Dive Brief:
- Calling the San Francisco area market "frothy" and characterizing land prices there as "lofty" and "speculative,” homebuilder Hovnanian has announced it will no longer build in the Bay area, MarketWatch reported.
- The company's stock sank 15% over exit cost concerns as the company said it would leave the Raleigh, NC, Tampa, and Minneapolis markets as well.
- Hovnanian CEO Ara Hovnanian said the company wants to focus on other markets and that they have been a "relatively small" player in the Bay area.
Dive Insight:
According to MarketWatch, home prices in San Francisco have risen by double-digit percentages to bubble-era levels, and, just to be able to afford a median-price home, a homebuyer must make at least $147,996.19 annually, almost 50% higher than in San Diego, the next priciest market.

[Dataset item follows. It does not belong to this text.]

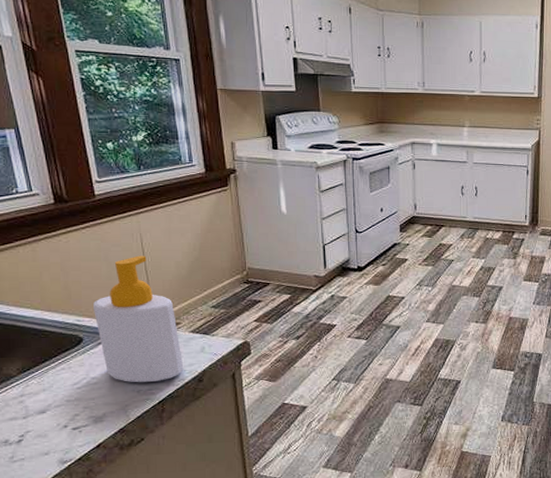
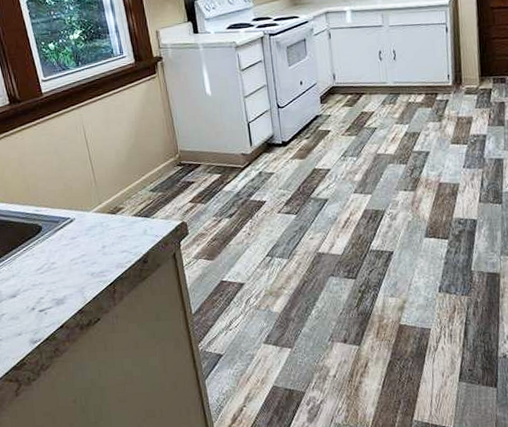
soap bottle: present [93,255,184,383] -> none [48,146,130,266]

According to a report by Curbed, new home construction in the Bay area has not kept up with job growth, and the difference between home prices and income is growing greater, making conditions ripe for a bubble ready to pop. According to Curbed, in 2015, the Bay Area added 64,000 new jobs but only increased homes by 5,000.
In fact, Beacon Economics recently released a report that found California lost a net 625,000 residents between 2007 and 2014, primarily because of the rising costs of housing. The Beacon report said that the people most likely to become "out-migrants" are lower-skilled workers in vital jobs like food service and transportation, who earn less than $30,000 and have a lower level of education.
Perhaps the most striking example of how insurmountable the housing situation is for some is the fact that Toyota is moving its headquarters from Torrance, CA, to Plano, TX, largely because of housing costs. Its employees said they wanted the American dream of owning a home and that they'd be willing to move out of the area to get it.